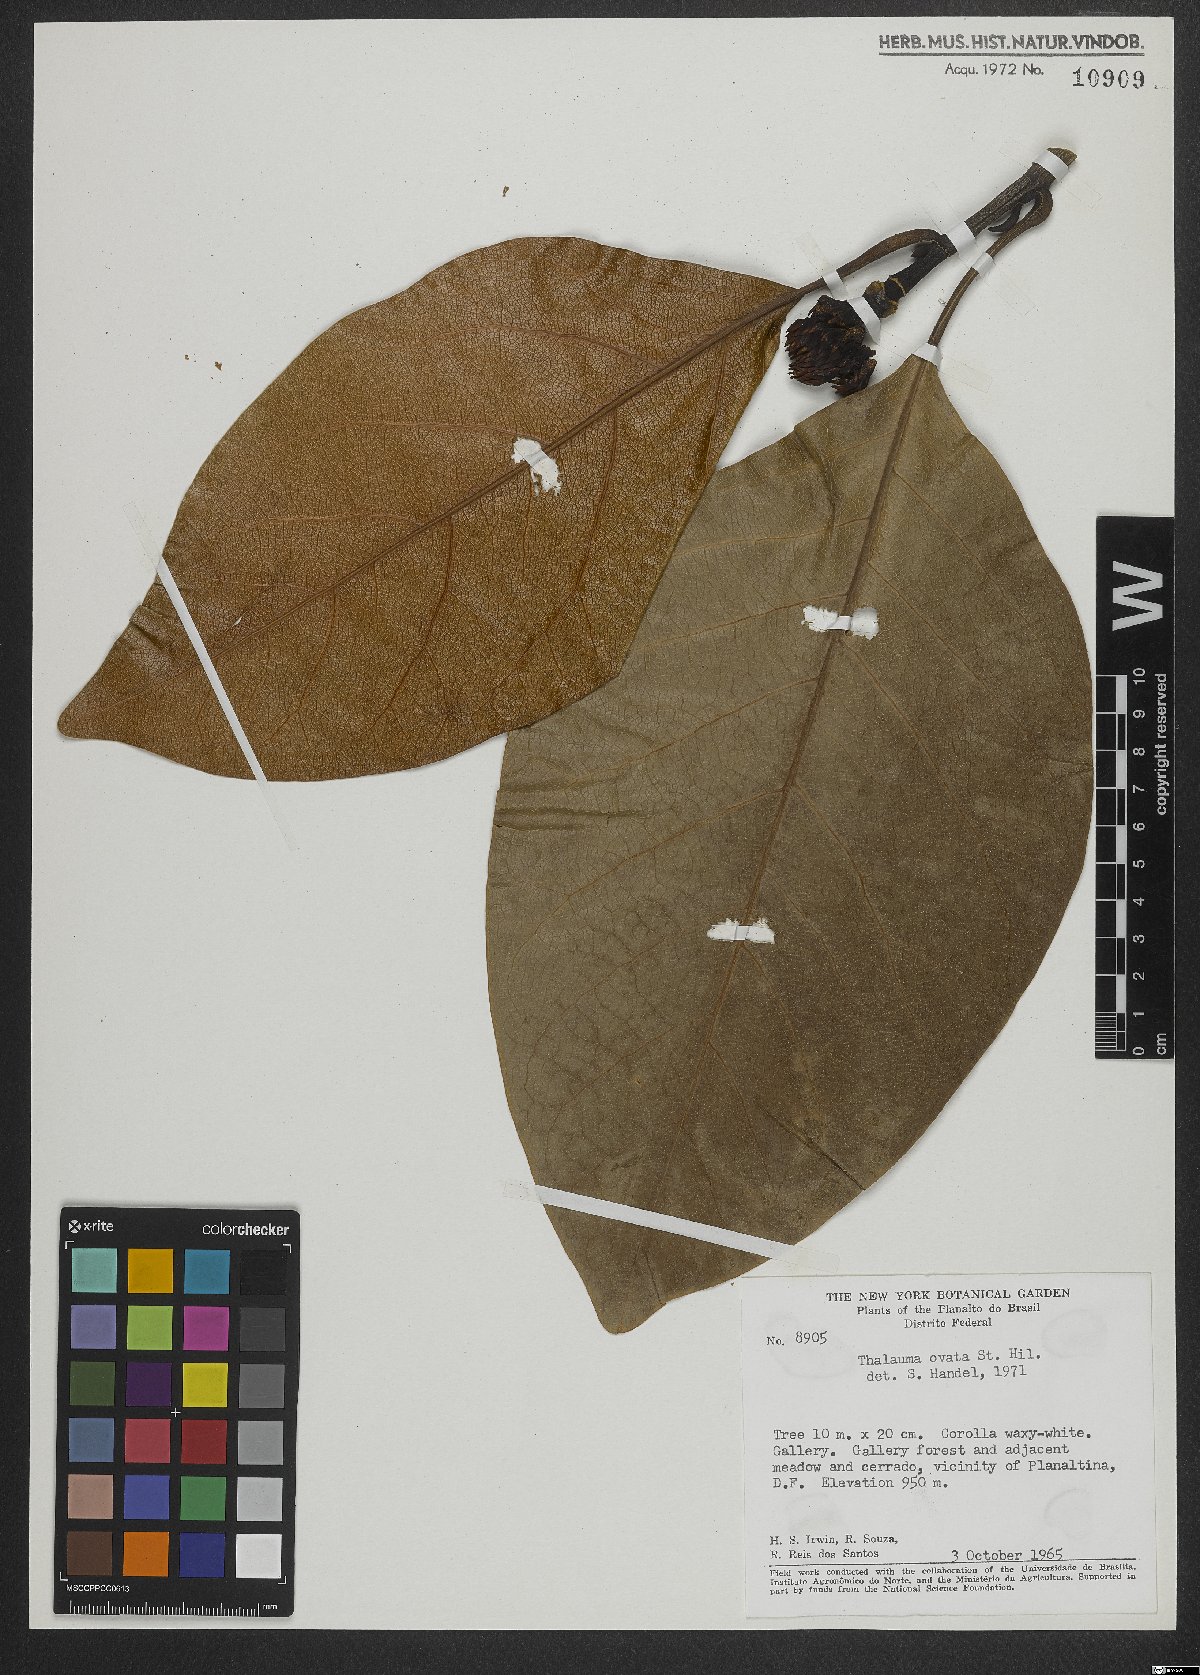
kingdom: Plantae
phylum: Tracheophyta
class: Magnoliopsida
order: Magnoliales
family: Magnoliaceae
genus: Magnolia
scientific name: Magnolia ovata
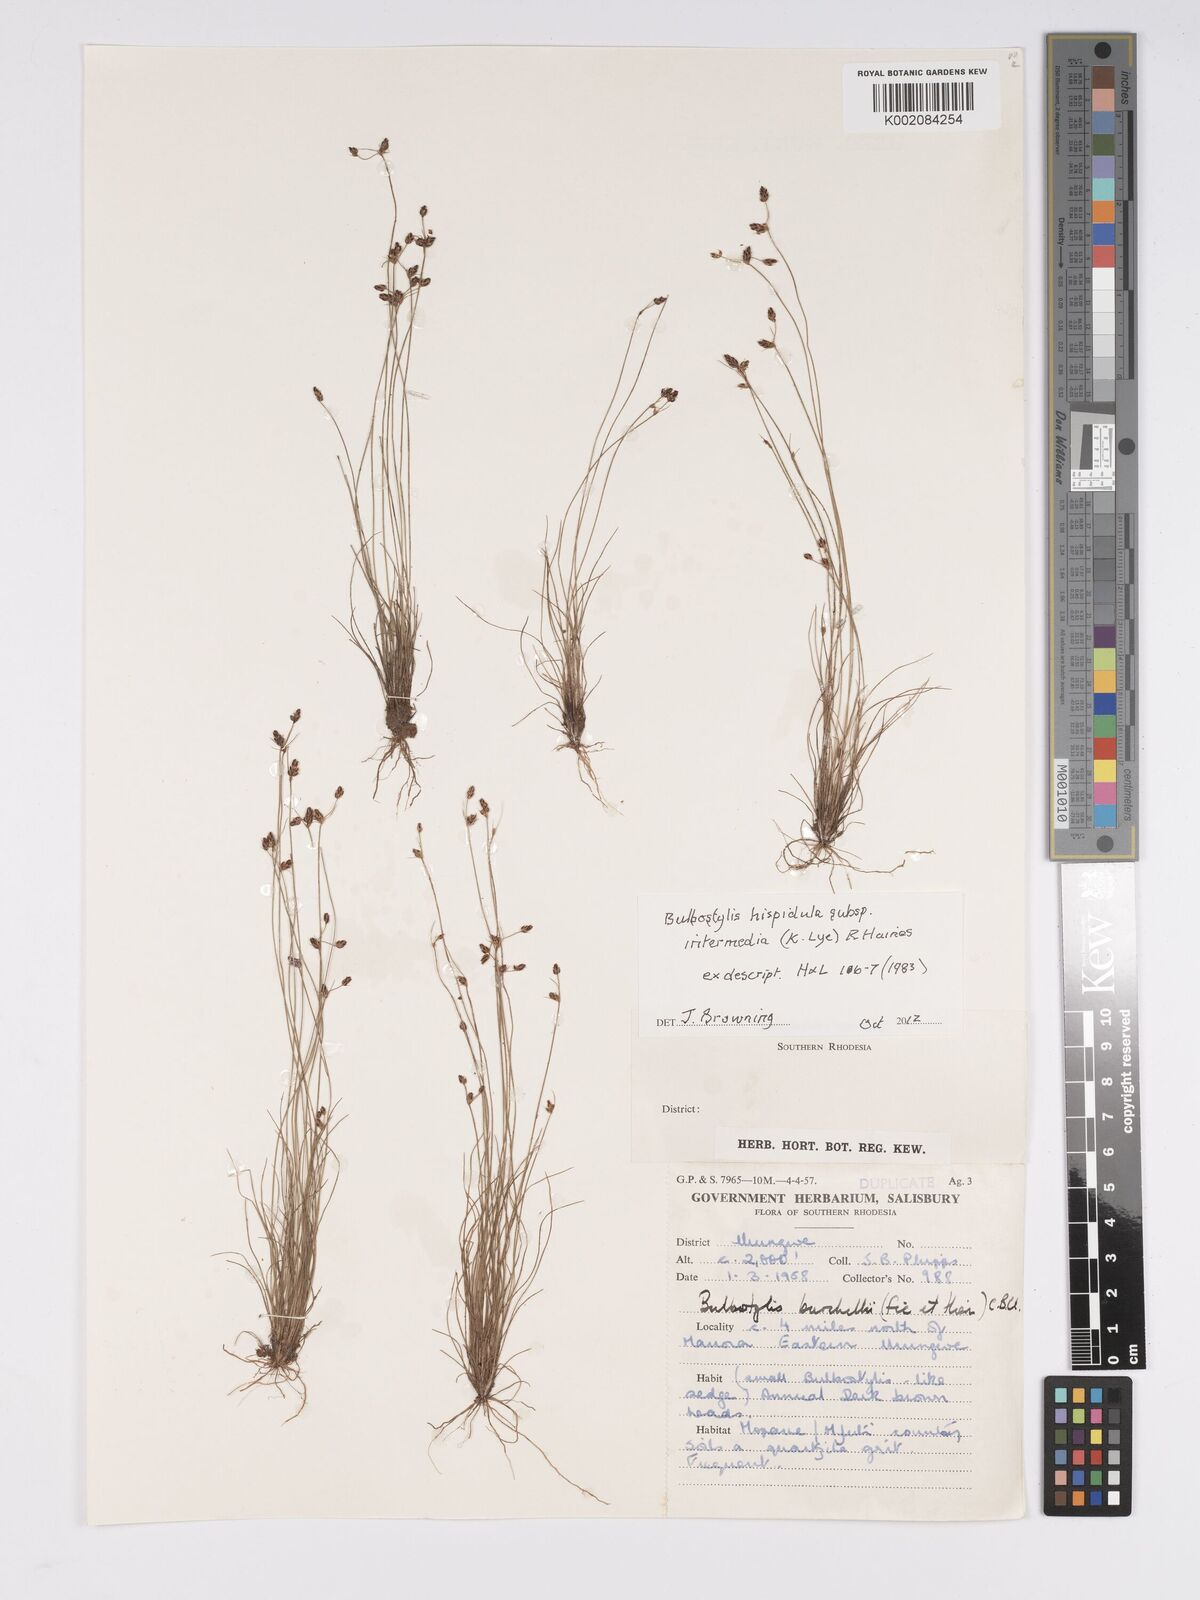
++++++++
▸ **Stated problem**: Return the text lines of all the entries above word for word, omitting the pictures.

▸ **Result**:
kingdom: Plantae
phylum: Tracheophyta
class: Magnoliopsida
order: Magnoliales
family: Magnoliaceae
genus: Magnolia
scientific name: Magnolia ovata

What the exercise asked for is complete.